In this case, because we examined his chest images only from his advanced age, there was the possibility of acquired protrusion of the sequestrated lung into the left thoracic cavity with infection. However, we concluded that the lung protrusion was congenital due to his CT images were very similar to those of horseshoe lung cases in young patients. The protruding lung was large and also unlikely to be acquired protrusions thorough the mediastinal isthmus. The patient did not have life-threatening cardiovascular complications, and we believe that this is why his horseshoe lung with pulmonary sequestration was not observed until the age of 69 years. To our knowledge, this is the oldest adult patient diagnosed with horseshoe lung [6,7,8,9].
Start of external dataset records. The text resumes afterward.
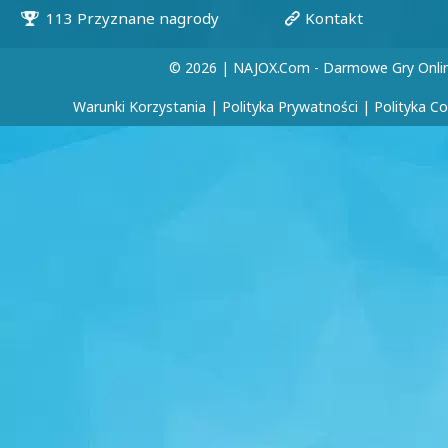
© 2026 | NAJOX.com - Darmowe Gry Onli
Warunki Korzystania
|
Polityka Prywatności
|
Polityka C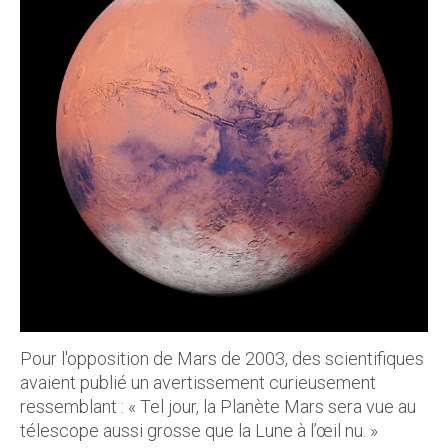
Pour l'opposition de Mars de 2003, des scientifiques
avaient publié un avertissement curieusement
ressemblant : « Tel jour, la Planète Mars sera vue au
télescope aussi grosse que la Lune à l’œil nu. »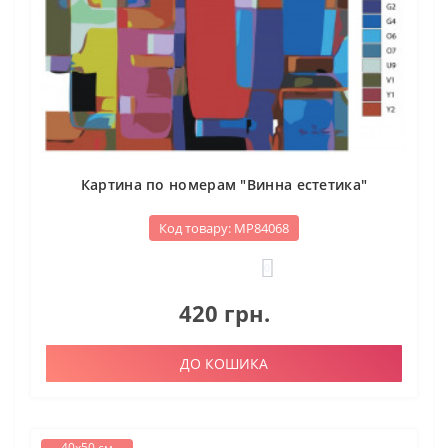
Картина по номерам "Винна естетика"
Код товару: МР84068
0
420 грн.
ДО КОШИКА
40х50 см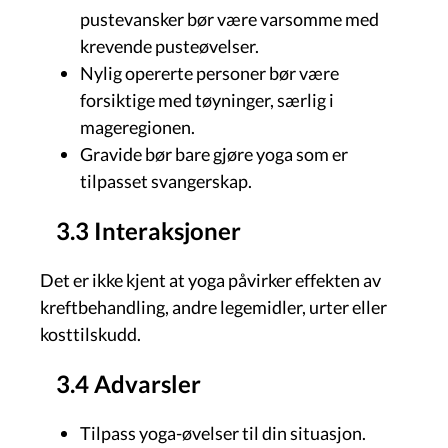
pustevansker bør være varsomme med
krevende pusteøvelser.
Nylig opererte personer bør være
forsiktige med tøyninger, særlig i
mageregionen.
Gravide bør bare gjøre yoga som er
tilpasset svangerskap.
3.3 Interaksjoner
Det er ikke kjent at yoga påvirker effekten av
kreftbehandling, andre legemidler, urter eller
kosttilskudd.
3.4 Advarsler
Tilpass yoga-øvelser til din situasjon.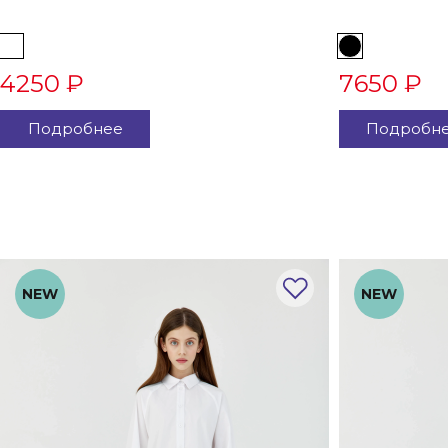
4250 ₽
7650 ₽
Подробнее
Подробн
NEW
NEW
Later in life, the patient experienced repeated bouts of pneumonia, and his respiratory condition gradually worsened. His recurrent pneumonia was probably caused by a tendency to accumulate sputum in his horseshoe lung and the associated fractionated lung. However, he was only treated for pneumonia associated with COPD until his advanced age.

After his anatomical abnormalities were recognized, surgery was discussed. However, 2 years passed without surgery, partly because pneumonia treatment worked to some extent Eventually, the sputum was found to contain Aspergillus, and the patient’s respiratory condition worsened, with repeated bloody sputum. A decision was made to perform surgery under high-risk conditions. Excision of the lung with roughening and infection was difficult because of severe adhesions. Large bilateral open thoracotomy was needed. Although we successfully removed the lung in one lump without damaging the pleura, there was also a high risk of relapse of Aspergillus infection after surgery, which unfortunately became a reality. In children and young patients, the horseshoe lung can often be completely removed using one-sided thoracotomy. However, in our case, we had to perform bilateral thoracotomy with a large incision because of dense and extensive adhesions. Surgical invasion might have delayed postoperative recovery.

The patient also developed an infection after surgery, and an open-window thoracotomy was required. We believe that the patient’s immunity and respiratory condition had deteriorated because of his advanced age. Two years had passed since the malformation was noted until surgery. The respiratory function decline owing to Aspergillus infection during these 2 years may have caused postoperative respiratory complications, leading to death.

We believe that there was no way to fundamentally improve his condition other than by performing surgery, but it remains questionable whether the timing of surgery was correct. We wish that we had been able to diagnose him with imaging and recommend surgery before his horseshoe lung became aspergilloma. Therefore, it is important to determine the optimal timing of surgery.

Conclusion

Pulmonary sequestration and horseshoe lungs are congenital malformations requiring surgery. The selection of the optimal time for surgery is important.